PAGE EXTRACT

- - - - -

Theresa May is a home secretary dressed up as Prime Minister
The UK is facing a violent crime crisis.
Fatal stabbings are at their highest since 1946, with 27 knife deaths so far in 2019.
Police numbers in England and Wales are down more than 20,000 since 2010. Other crime-reducing initiatives, from youth outreach to social services, have also seen drastic funding cuts in that time.
Cuts to services are only part of a fiendishly complex problem, but it is hard to look at the numbers and not see a link. That is, however, what Theresa May tried to do on Monday.
Many disagree. The Metropolitan police commissioner, for example, and the home secretary, who has been pushing for more resources for police. And with news of yet another death in London on Thursday, people are losing patience.
Newspaper front pages this week warned of a “knife crime epidemic” and asked “how many more?”.
Yet as the public mood has turned from sadness to outrage, the Prime Minister’s response has been inadequate. There are many issues at play here, from gang culture and drugs to a reduction in stop-and-search procedures, educational failure, and family breakdown. But complexity is no excuse for inaction.
If May thinks it simplistic to point the finger at cuts, she should at least engage with the issue and offer leadership. Instead, her main intervention in the debate this week was a defensive rejection of the charge that police numbers are linked to the crime rate.
Partly, this is due to her chronic tin-ear syndrome. While we should not expect every leader to have Tony Blair’s flair for gauging the national zeitgeist, May is the other extreme, shutting her eyes to what is on the front of every newspaper.
Part of it is also perhaps her discomfort with showing emotion. While we can be sure that May’s private reaction to news of young people dying in knife attacks is no different from our own, the ability to show empathy is a leadership requisite which the current Prime Minister appears to lack.
Even so, May’s cold-blooded obstinacy this week seems surprising. She must have aides able to translate the public mood for her. So what’s stopping her from listening?
To answer this, let’s take a trip down the memory lane of May’s history of stubborness.
She is not deliberately dogged on all policy areas. While many have lambasted her refusal to compromise on Brexit, for example, her inflexibility on that issue is down to the tension between factions in the Tory party, parliamentary maths, and the EU’s own red lines.
May’s Brexit stance has been preserved in aspic more due to the absence of wiggle room in any direction than to her own ideology – which she does not appear to actually have, given the concessions she has eventually made.

- - - - -

(Dataset entries)
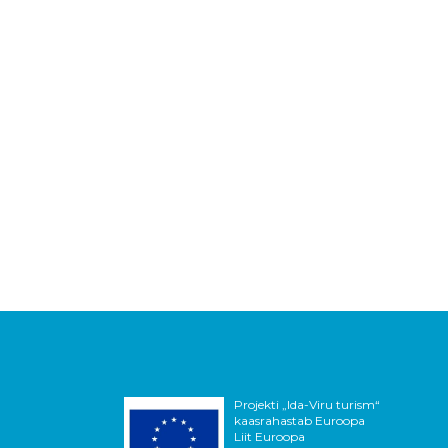
Projekti „Ida-Viru turism“
kaasrahastab Euroopa
Liit Euroopa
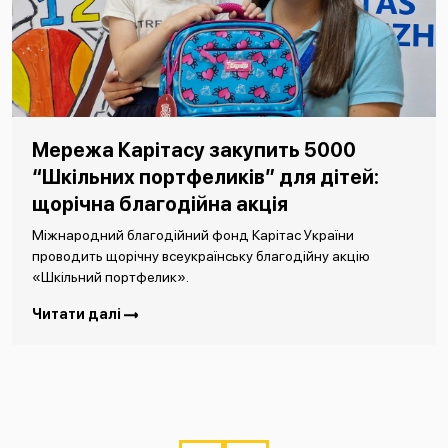
Мережа Карітасу закупить 5000
“Шкільних портфеликів” для дітей:
щорічна благодійна акція
Міжнародний благодійний фонд Карітас України
проводить щорічну всеукраїнську благодійну акцію
«Шкільний портфелик».
Читати далі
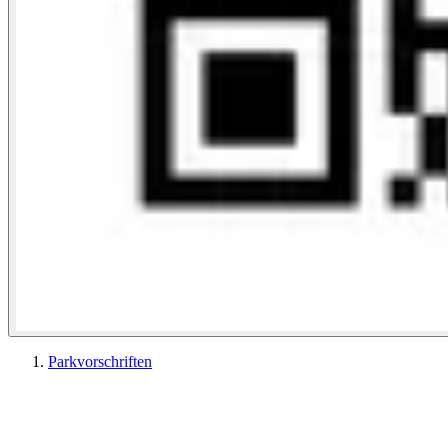
Parkvorschriften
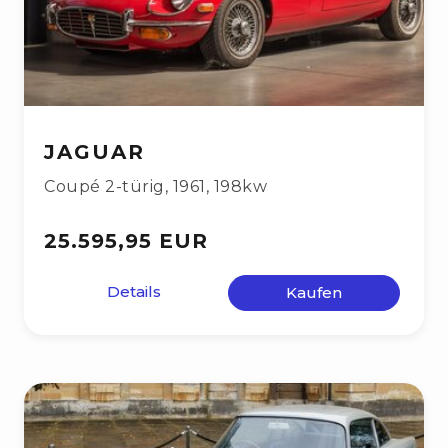
JAGUAR
Coupé 2-türig
,
1961
,
198kw
25.595,95 EUR
Details
Kaufen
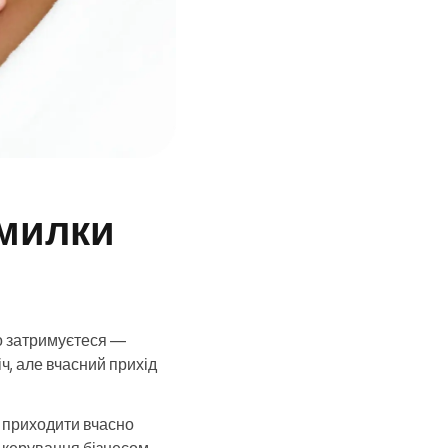
омилки
о затримуєтеся —
ч, але вчасний прихід
 приходити вчасно
ь керування бізнесом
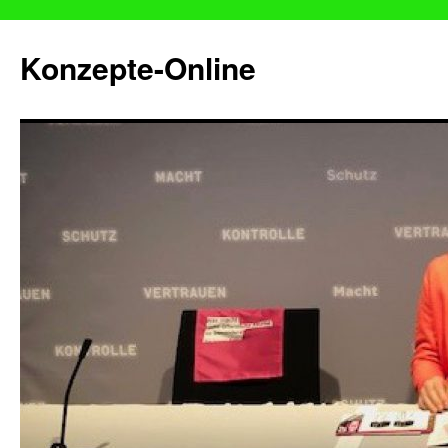
Konzepte-Online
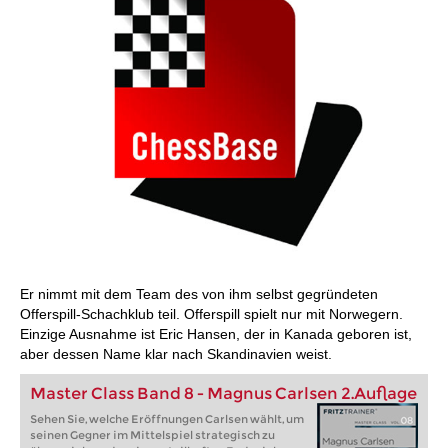
Er nimmt mit dem Team des von ihm selbst gegründeten
Offerspill-Schachklub teil. Offerspill spielt nur mit Norwegern.
Einzige Ausnahme ist Eric Hansen, der in Kanada geboren ist,
aber dessen Name klar nach Skandinavien weist.
Master Class Band 8 - Magnus Carlsen 2.Auflage
Sehen Sie, welche Eröffnungen Carlsen wählt, um
seinen Gegner im Mittelspiel strategisch zu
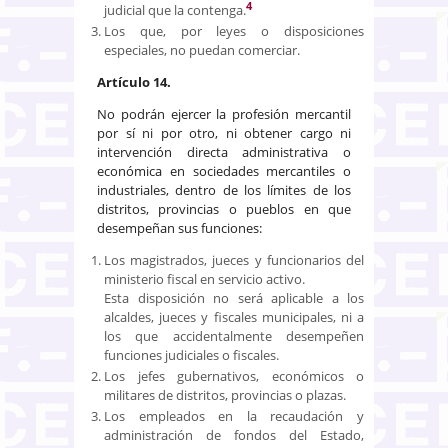
4
judicial que la contenga.
Los que, por leyes o disposiciones
especiales, no puedan comerciar.
Artículo 14.
No podrán ejercer la profesión mercantil
por sí ni por otro, ni obtener cargo ni
intervención directa administrativa o
económica en sociedades mercantiles o
industriales, dentro de los límites de los
distritos, provincias o pueblos en que
desempeñan sus funciones:
Los magistrados, jueces y funcionarios del
ministerio fiscal en servicio activo.
Esta disposición no será aplicable a los
alcaldes, jueces y fiscales municipales, ni a
los que accidentalmente desempeñen
funciones judiciales o fiscales.
Los jefes gubernativos, económicos o
militares de distritos, provincias o plazas.
Los empleados en la recaudación y
administración de fondos del Estado,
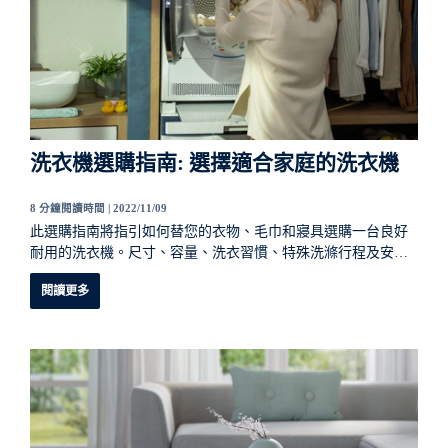
洗衣機選購指南: 選擇適合家庭的洗衣機
8 分鐘閱讀時間 |
2022/11/09
此選購指南將指引如何替您的衣物、毛巾和寢具選購一台良好
耐用的洗衣機。尺寸、容量、洗衣習慣、特殊洗滌行程及安全
性能都是需要考量的點，還有其他要考量的嗎？閱讀我們的洗
閱讀更多
衣機選購指南瞭解更多購買洗衣機的相關資訊與秘訣。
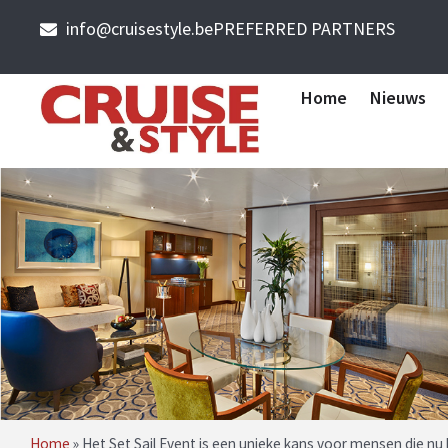
info@cruisestyle.be
PREFERRED PARTNERS
Home
Nieuws
Home
»
Het Set Sail Event is een unieke kans voor mensen die nu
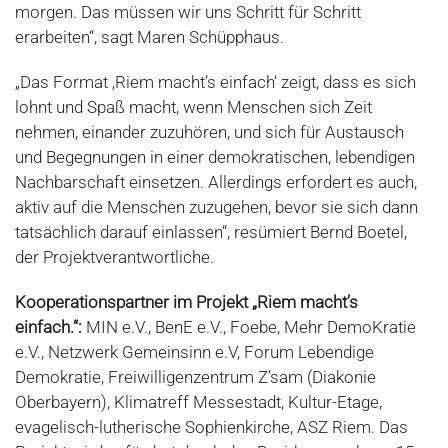
morgen. Das müssen wir uns Schritt für Schritt
erarbeiten“, sagt Maren Schüpphaus.
„Das Format ‚Riem macht’s einfach‘ zeigt, dass es sich
lohnt und Spaß macht, wenn Menschen sich Zeit
nehmen, einander zuzuhören, und sich für Austausch
und Begegnungen in einer demokratischen, lebendigen
Nachbarschaft einsetzen. Allerdings erfordert es auch,
aktiv auf die Menschen zuzugehen, bevor sie sich dann
tatsächlich darauf einlassen“, resümiert Bernd Boetel,
der Projektverantwortliche.
Kooperationspartner im Projekt „Riem macht’s
einfach.“:
MIN e.V., BenE e.V., Foebe, Mehr DemoKratie
e.V., Netzwerk Gemeinsinn e.V, Forum Lebendige
Demokratie, Freiwilligenzentrum Z’sam (Diakonie
Oberbayern), Klimatreff Messestadt, Kultur-Etage,
evagelisch-lutherische Sophienkirche, ASZ Riem. Das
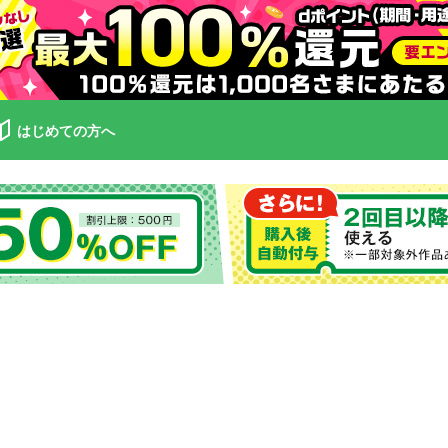
はじめての方へ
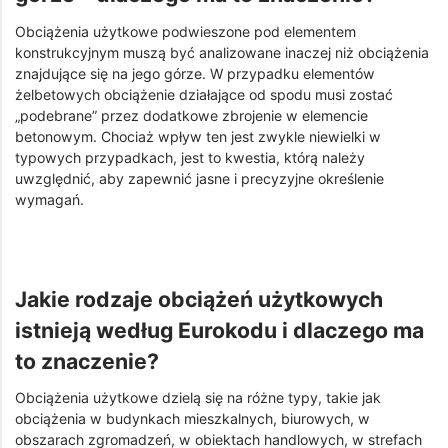
Obciążenia użytkowe podwieszone pod elementem
konstrukcyjnym muszą być analizowane inaczej niż obciążenia
znajdujące się na jego górze. W przypadku elementów
żelbetowych obciążenie działające od spodu musi zostać
„podebrane” przez dodatkowe zbrojenie w elemencie
betonowym. Chociaż wpływ ten jest zwykle niewielki w
typowych przypadkach, jest to kwestia, którą należy
uwzględnić, aby zapewnić jasne i precyzyjne określenie
wymagań.
Jakie rodzaje obciążeń użytkowych
istnieją według Eurokodu i dlaczego ma
to znaczenie?
Obciążenia użytkowe dzielą się na różne typy, takie jak
obciążenia w budynkach mieszkalnych, biurowych, w
obszarach zgromadzeń, w obiektach handlowych, w strefach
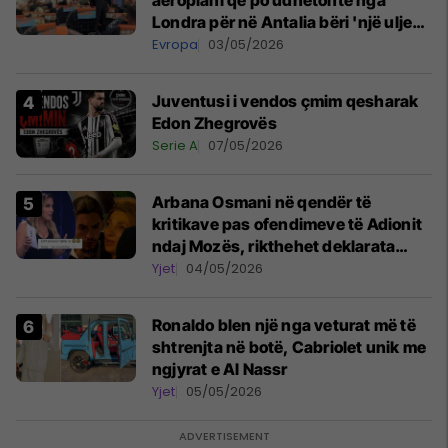
aeroplani që po udhëtonte nga
Londra për në Antalia bëri 'një ulje
emergjente' në Prishtinë
Evropa
03/05/2026
Juventusi i vendos çmim qesharak
Edon Zhegrovës
Serie A
07/05/2026
Arbana Osmani në qendër të
kritikave pas ofendimeve të Adionit
ndaj Mozës, rikthehet deklarata
‘Është emision tjetër ai’
Yjet
04/05/2026
Ronaldo blen një nga veturat më të
shtrenjta në botë, Cabriolet unik me
ngjyrat e Al Nassr
Yjet
05/05/2026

- - - - -

PROBLEMS TO WORK ON
A. Reproduce the passage of the opinion piece on Theresa May between "If May thinks" and "the crime rate.", inclusive.
B. According to the opinion piece on Theresa May, by how much have police numbers in England and Wales fallen since 2010?

ANSWERS BY ITEM NUMBER
A.
If May thinks it simplistic to point the finger at cuts, she should at least engage with the issue and offer leadership. Instead, her main intervention in the debate this week was a defensive rejection of the charge that police numbers are linked to the crime rate.

B. By more than 20,000.